The Honey Pot and the Choke Point
Every company that holds an account database holds a liability. When the company is small, it holds that liability without the budget to protect it. A handful of engineers, a contractor managing the cloud bill, a founder who hasn’t slept. The security team, if it exists, is one person. The attackers are not one person. They are thousands, automated, patient, and they know the small company has the same email addresses and password hashes as the big one. Stored less carefully.
I watched the pattern repeat. A startup builds the product. The product requires an account. The account collects data it didn’t need. Phone number, address, date of birth, because somebody on the team thought the onboarding funnel needed it. Two years later the breach happens. The company apologizes. The data is on a forum. The users find out from a notification email.
And if the company doesn’t get breached, it becomes the other thing. When the service is indispensable, when millions of people have to log in to keep their lives running, the account database stops being a liability and becomes a lever. Governments ask for access. Rail operators ask for compliance. Advertisers ask for targeting. The company that started out needing an account for a reasonable product reason now sits on a chokepoint nobody asked for, and everybody wants to push buttons on.
The honey pot and the choke point are the same structure at two scales. The first gets you breached. The second gets you captured.
The question is never “should we have accounts.” The question is always “do we need them for this.” The default answer has been yes for thirty years, and the cost is visible in every breach notification, every compliance demand, every sanctions list that reached further than anyone thought it would.
The Economics of Participation
When commenting is free, the incentive structure rewards volume. The loudest voices dominate. Trolls have zero marginal cost. Outrage gets engagement, engagement gets visibility, visibility gets more outrage. The feedback loop is well-documented and universally hated.
When commenting costs something, even a trivially small amount, the calculus changes. Not because it prices out the poor (Lightning payments can be fractions of a cent). But because it introduces any cost to low-value participation. Posting garbage costs something. Posting thoughtfully costs the same something. The ratio shifts.
This isn’t paywalling discourse. It’s aligning incentives. The people who engage are the people who valued the content enough to pay for it. That’s a better filter than any moderation algorithm, any identity verification, any community guidelines document.

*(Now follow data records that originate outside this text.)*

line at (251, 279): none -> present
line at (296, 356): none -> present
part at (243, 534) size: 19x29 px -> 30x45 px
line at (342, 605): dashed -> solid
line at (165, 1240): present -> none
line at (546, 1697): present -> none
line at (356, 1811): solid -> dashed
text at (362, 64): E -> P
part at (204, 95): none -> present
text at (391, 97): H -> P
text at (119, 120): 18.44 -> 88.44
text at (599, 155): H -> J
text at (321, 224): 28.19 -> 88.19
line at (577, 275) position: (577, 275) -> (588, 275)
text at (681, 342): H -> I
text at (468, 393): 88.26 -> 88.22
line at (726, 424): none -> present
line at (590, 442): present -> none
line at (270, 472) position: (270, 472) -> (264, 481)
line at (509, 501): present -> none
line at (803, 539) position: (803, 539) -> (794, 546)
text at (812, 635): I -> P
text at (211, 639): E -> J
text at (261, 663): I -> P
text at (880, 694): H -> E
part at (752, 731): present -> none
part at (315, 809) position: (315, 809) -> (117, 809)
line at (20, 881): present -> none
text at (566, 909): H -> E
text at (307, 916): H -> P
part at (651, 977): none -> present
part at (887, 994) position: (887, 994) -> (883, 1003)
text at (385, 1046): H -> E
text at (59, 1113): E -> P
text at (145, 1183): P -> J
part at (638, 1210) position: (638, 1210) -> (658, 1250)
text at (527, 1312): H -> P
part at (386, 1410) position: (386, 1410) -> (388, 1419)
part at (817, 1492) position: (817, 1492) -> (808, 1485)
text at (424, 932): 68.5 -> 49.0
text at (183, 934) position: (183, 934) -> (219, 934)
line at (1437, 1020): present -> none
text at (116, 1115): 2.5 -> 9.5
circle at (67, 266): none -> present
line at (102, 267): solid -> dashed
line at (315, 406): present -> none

And it works the same way whether the commenter is a human with an opinion or an agent with an analysis.
What This Means
The account model served the advertising era. It was the right architecture for a business model built on selling attention. But that model is corroding. Under regulatory pressure, under user fatigue, under the structural reality that agents don’t have attention to sell.
Payment-as-identity is the architecture for what comes after. Not for everything. Peer review needs credentials, journalism needs sourcing, trust networks need persistence. But for consuming and participating in digital media? The account was never the right tool. It was the only tool the advertising model had.
And digital media spent twenty years building an elaborate detour around it. Create an account. Give us your data. Let us track you. We’ll show you ads. The content is “free.”
The detour is ending. The agents can’t navigate it. The users are tired of it. The regulators are starting to dismantle it.
What’s left, when the detour collapses, is the direct path. You pay for the content. The content unlocks. You participate if you want. Nobody needs to know who you are. Nobody needs to know what you are.
The payment is the identity. Everything else was overhead.